D’ailleurs, soyons logiques. Si MM. Starr et Lieberman pensent ce qu’ils disent, alors pourquoi seulement la sexualité, et pas d’autres formes de libido ? pourquoi ne vérifient-ils pas ses fréquentations ? ses goûts alimentaires ? pourquoi, si son imaginaire est l’affaire de tous, n’instituent-ils pas des comités de lecture chargés de passer au crible les livres de sa vie ? fait-il bien sa prière chaque dimanche ? ne se permet-il pas avec Hillary – car ses apartés avec Hillary sont, désormais, dans le domaine public – des blagues de garçon de bain ? ne lui arrive-t-il pas, en privé toujours, de parler avec cynisme de ses adversaires ou de son mandat ? et les intellectuels ? s’est-on assuré qu’il n’a pas, dans son entourage, trop d’intellectuels ? C’est le règne d’Ubu.
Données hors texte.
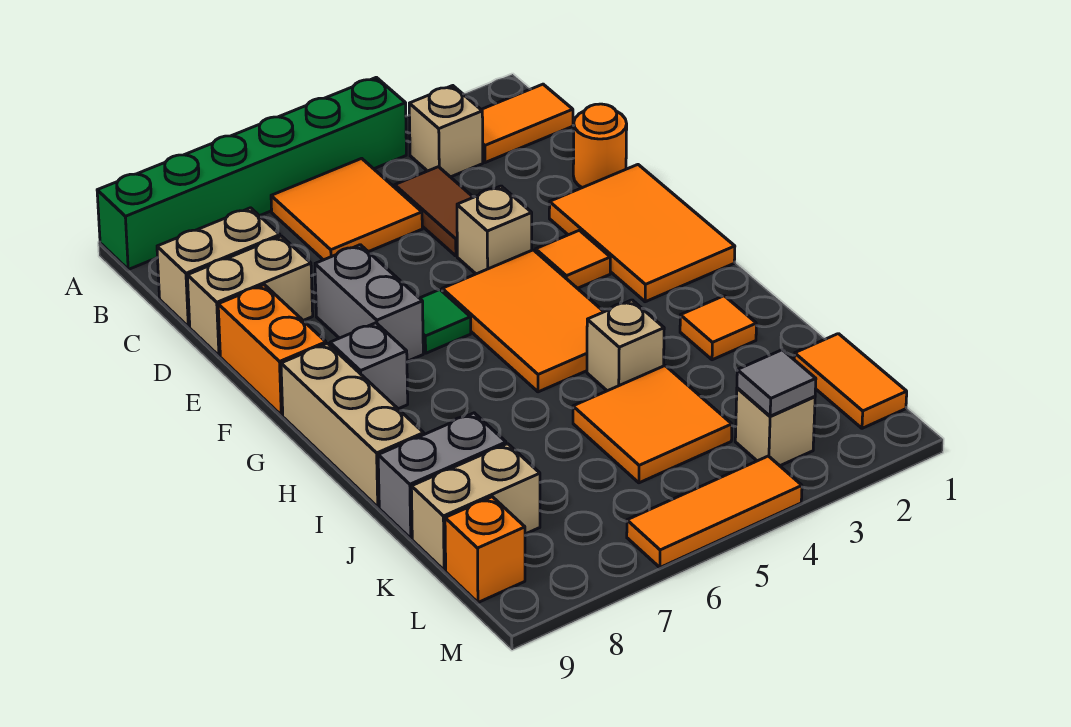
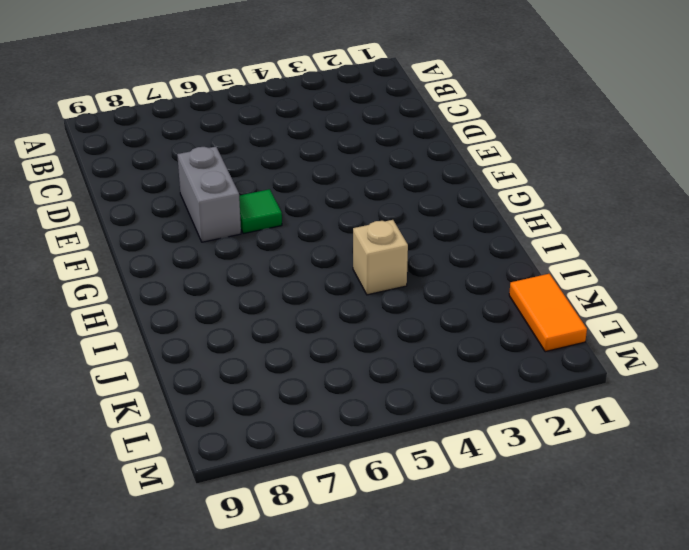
none -> green brick A4:A9 level 1
none -> orange tile B1:B2 level 1
none -> tan brick B3 level 1

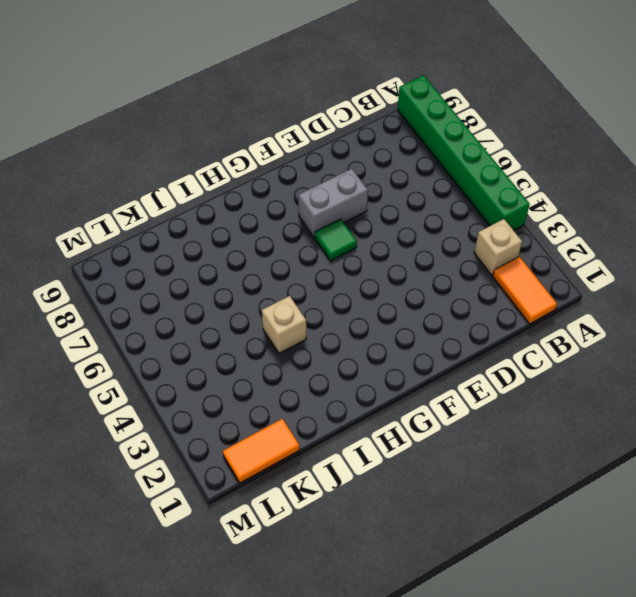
none -> orange tile B5:C6 level 1
none -> brown tile C4:D4 level 1
none -> tan brick C8:C9 level 1

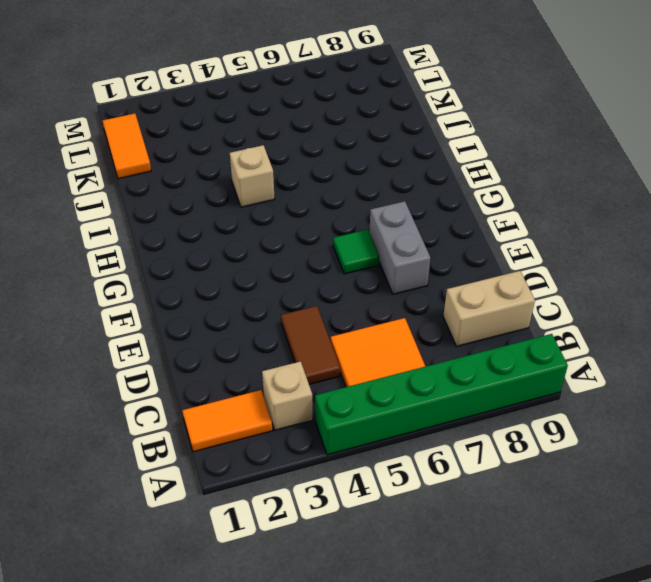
none -> orange round brick D1 level 1
none -> tan brick D8:D9 level 1
none -> orange tile E1:G2 level 1

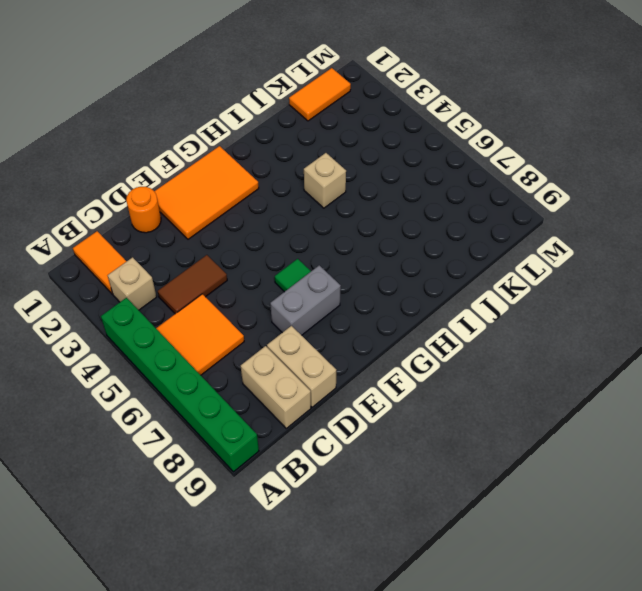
none -> tan brick E4 level 1
none -> orange brick E9:F9 level 1
none -> orange tile F3 level 1

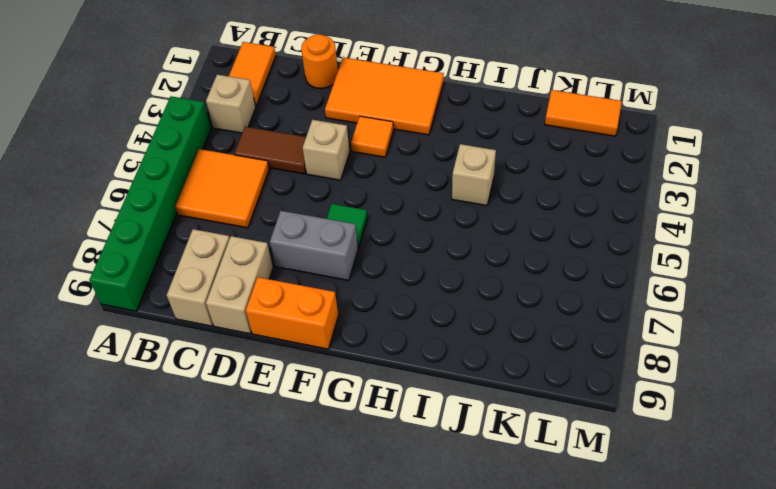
none -> orange tile F4:H5 level 1
none -> grey brick G8 level 1
none -> tan brick G9:I9 level 1

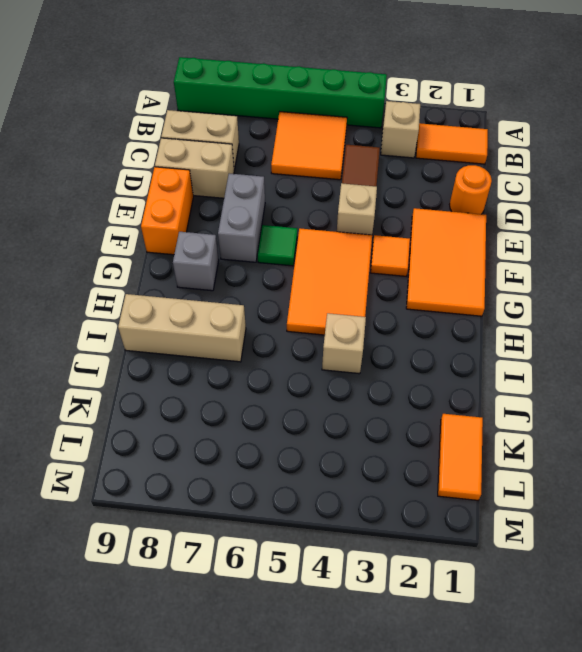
tan brick I7:I9 level 1 -> tan brick G9:I9 level 1
none -> orange tile I2 level 1
none -> orange tile J4:K5 level 1
none -> grey brick J8:J9 level 1

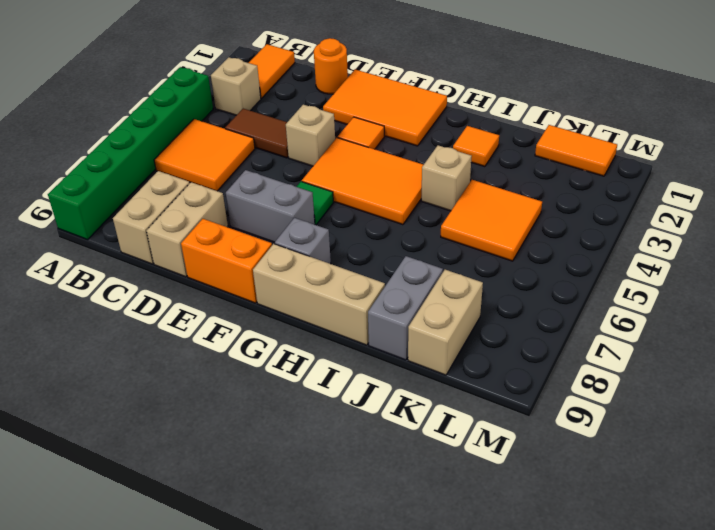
none -> tan brick L3 level 1
none -> orange brick L9 level 1
none -> orange tile M4:M6 level 1

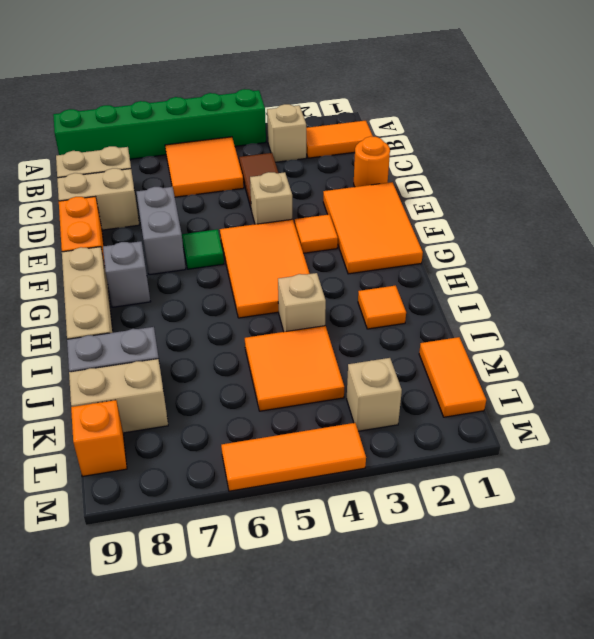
none -> grey tile L3 level 2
C’est une nouvelle Inquisition qui, au-delà même de Clinton, commence de toucher, de proche en proche, un peu tout le monde : déjà, ce représentant de l’Indiana demandant bruyamment pardon pour ses propres péchés ! déjà, ce climat de pénitence, de contrition sirupeuse et âpre où baigne le débat washingtonien sur fond d’aveux présidentiels hebdomadaires ! Starr et Lieberman sont les maccarthystes de cette fin du XXe siècle. Puisse-t-on leur résister comme on résista, naguère, au premier maccarthysme ! Il y va du sort de l’Amérique, donc du nôtre.